Ian Foster denies feeling the pressure as All Blacks coach after the team’s first loss to Argentina meant he had started the job with just two wins in his first five Tests.
The 25-15 loss to the Pumas meant Foster had two wins, a draw, and two losses in his first five games in charge of the All Blacks.
Despite the tough start to his tenure, Foster believed the team could bounce back.
"No, I guess, this role always come with pressure," he said.
"What I feel right now is massive disappointment that we haven't achieved what we wanted to achieve in the past two games.
"The key right now is we've got a lot of good people in this group, we've shown we can perform at a high level we've just got to go back to do it.
"The word pressure is there all the time.
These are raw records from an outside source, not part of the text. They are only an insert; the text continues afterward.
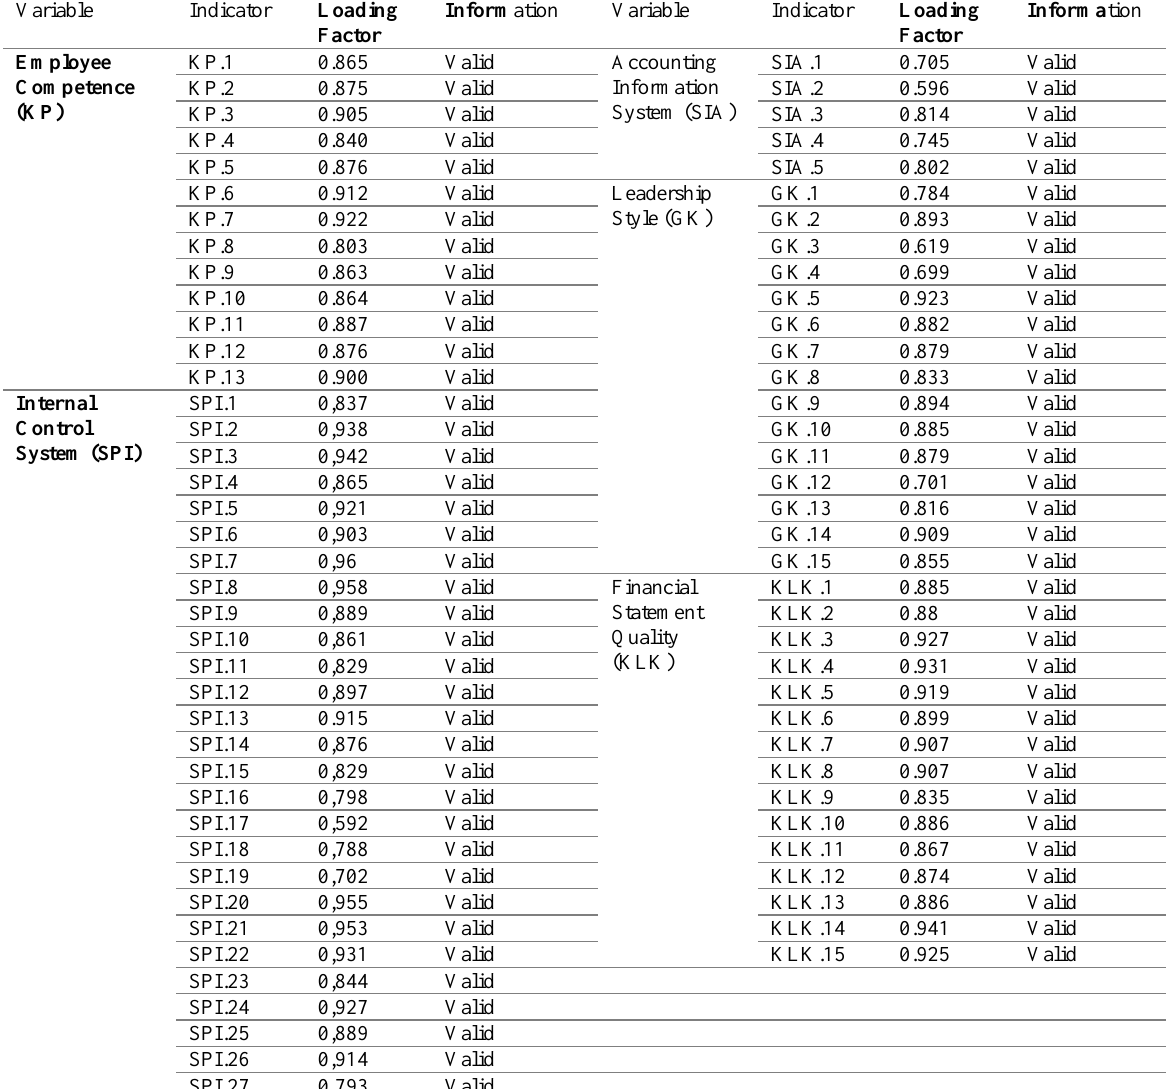
Table 1: Reflective Construct Convergent Validity Test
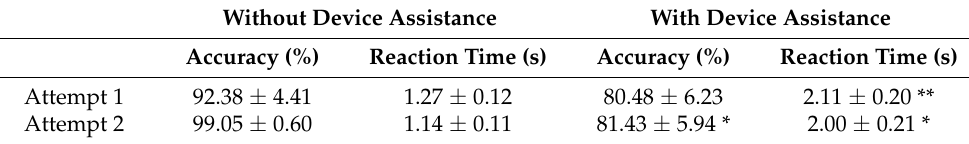
Table 1. Healthy subjects’ data for the acquaintance face recognition test ( n = 6). Without Device Assistance With Device Assistance Accuracy (%) Reaction Time (s) Accuracy (%) Reaction Time (s)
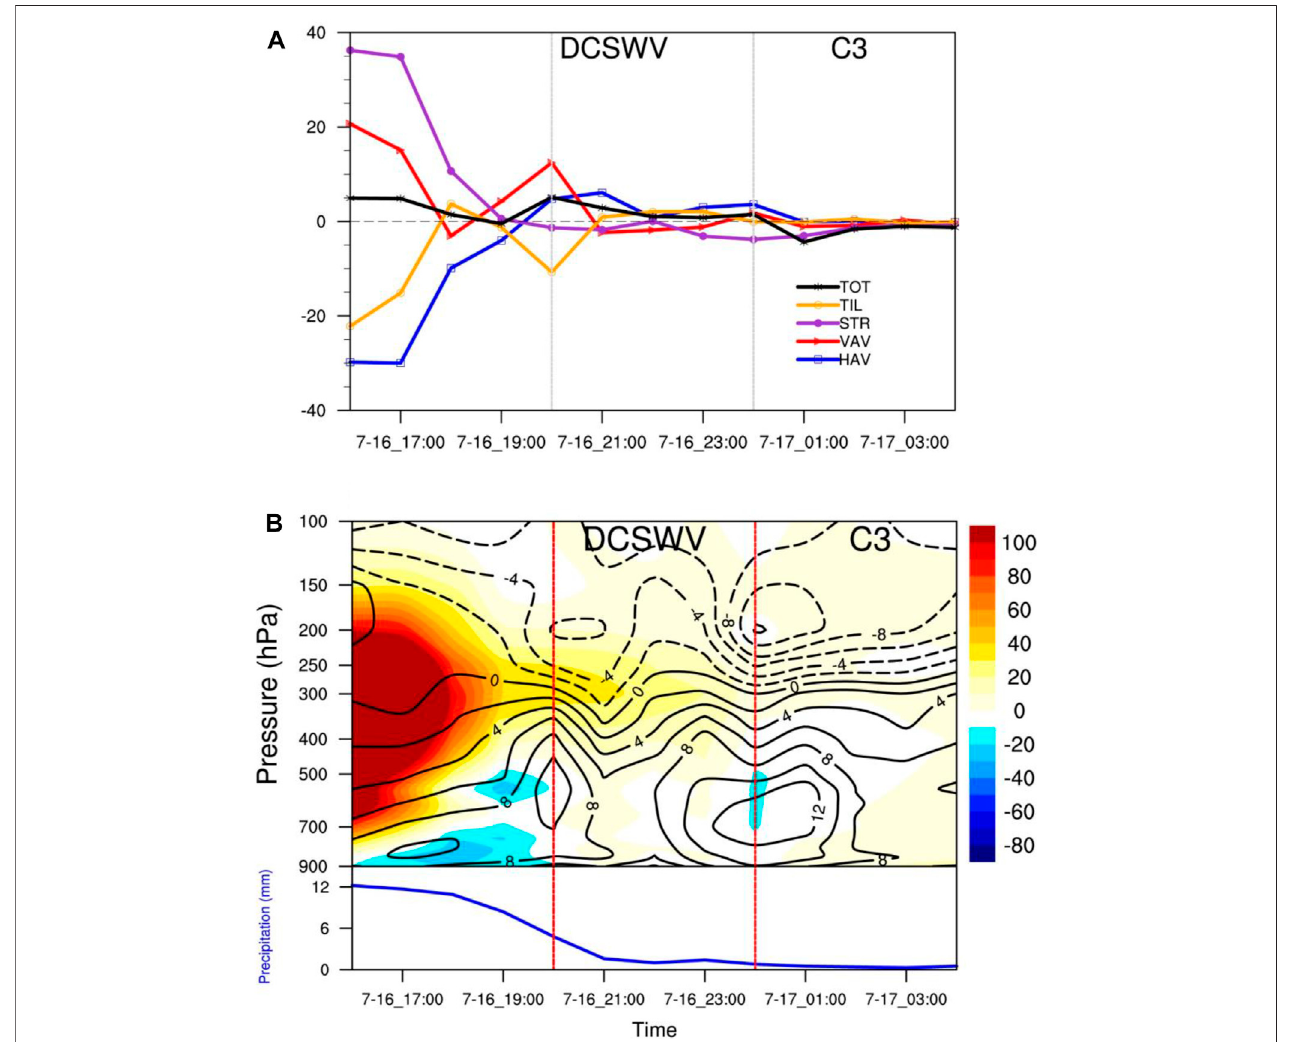
FIGURE 14 | (A) Regionally averaged vorticity budget terms (units: 10 − 9 s − 2 ) of SWVs and (B) time – pressure sections of apparent heat source Q1 (K day − 1 , shaded),relativevorticity(10 − 5 s − 1 ,blackcontours),andregionalmeanprecipitationwithinthekeyregion(mm,blueline)from16:00UTCJuly16to04:00UTCJuly17in the NOTER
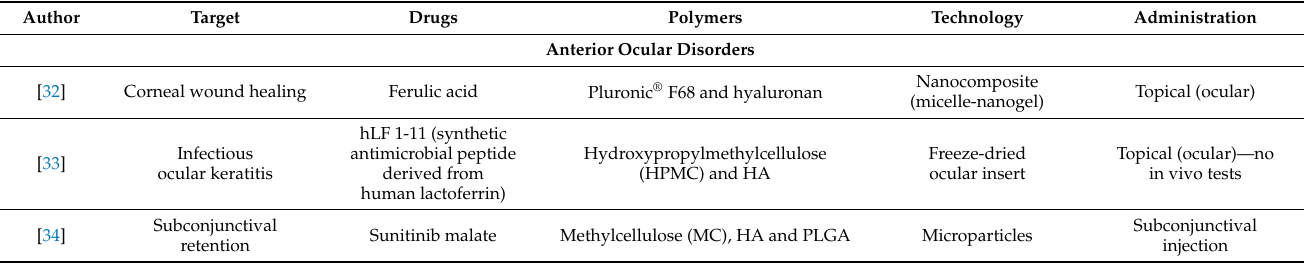
Table 1. List of papers regarding polymer blends found from the search for polymeric drug delivery systems for ophthalmic use in the databases Pubmed and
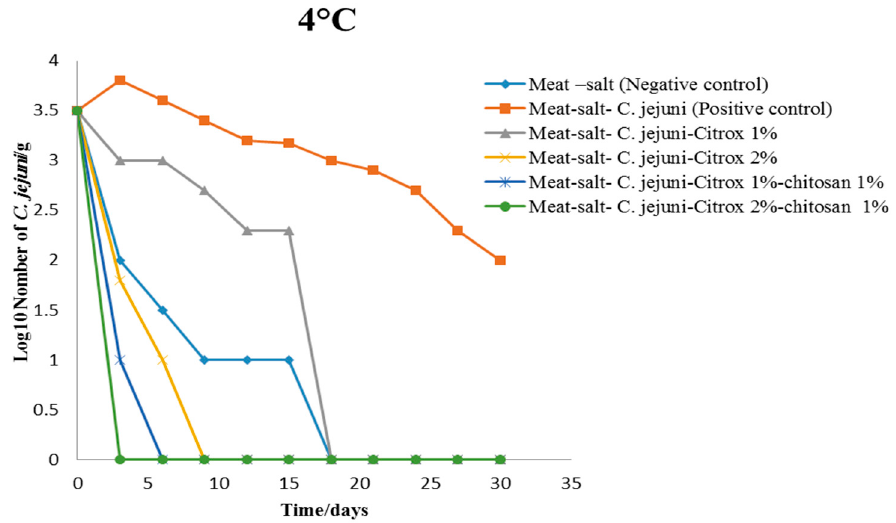
The TVCs of C. jejuni in camel meat during 30 days of storage at 4 °C are presented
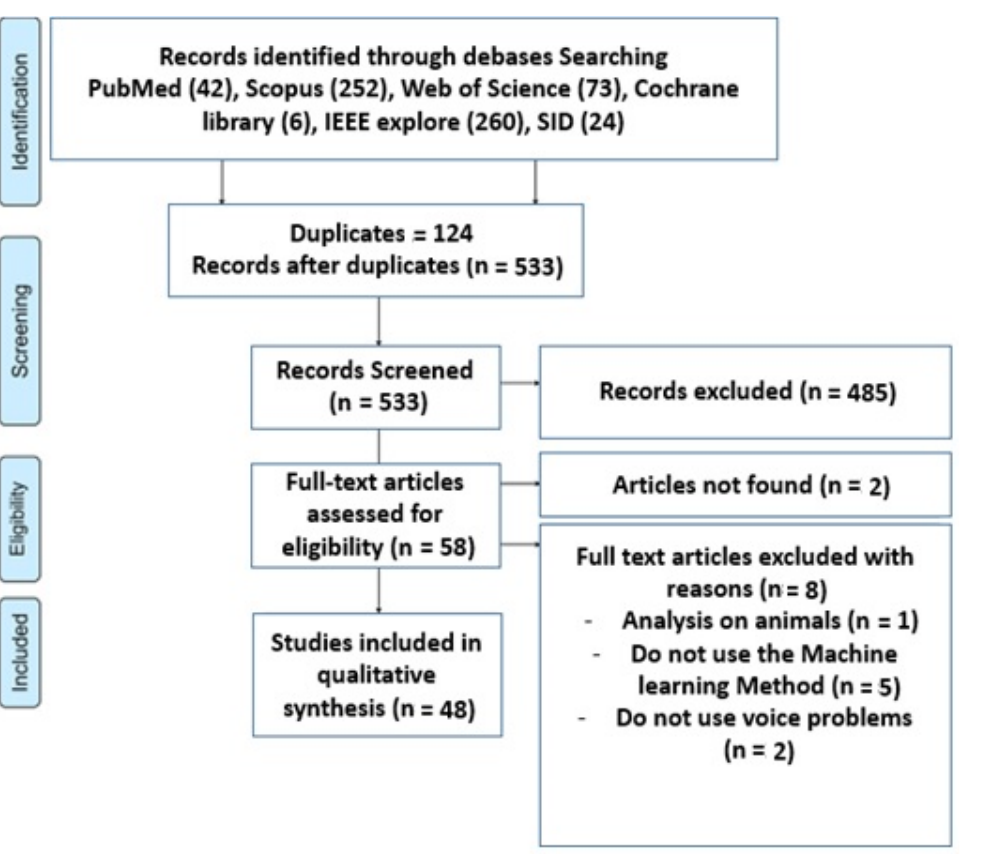
Figure 1. PRISMA flow diagram of study inclusion and exclusion criteria for the systematic review.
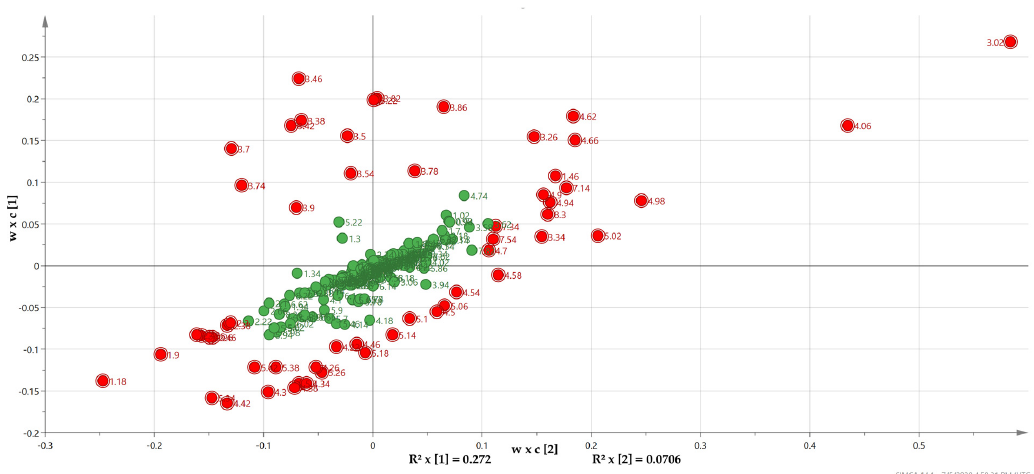
Figure 2. Corresponding loading plot of PLS-DA with a confluence of variable importance in the projection (VIP) results (highlighted as red). The loading plot reveals the important regions in the spectra (metabolites) are responsible for the group clustering shown by the score plot. These regions matched those identified by the VIP plot (VIP > 1) and lead to the separation of the groups.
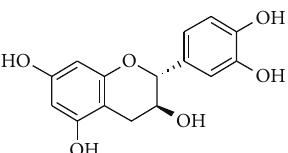
Figure 1: Structural image of (+)-catechin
But I think the word (is) I'm just bitterly disappointed more than anything."
Foster said the All Blacks didn't take their opposition lightly despite the Pumas not having played for months as the Covid-19 pandemic grips Argentina.
"I think what happened in the game is that we saw a team that everyone said their disadvantage was they hadn't played a lot of rugby, but I think their camp and their two games meant they've come in here with massive energy and a massive desire to prove something for their country," Foster said of the Pumas.
"Whilst it's deeply disappointing for us, it's massively exciting for them and, I guess, it's a big congratulations to Mario (Ledesma) and his team for what they've been able to achieve."
Captain Sam Cane denied a lack of leadership had cost the All Blacks.
"If you look through the team I think there's plenty of experience, but no doubt there was times in that game where individuals and as a team we didn't have as much composure as we would have liked to had," he said.
"That's a clear area of focus for us going forward. But I think we've definitely got the right men in there for the job."
The All Blacks face Argentina on November 28 in Newcastle in the final Test of the year.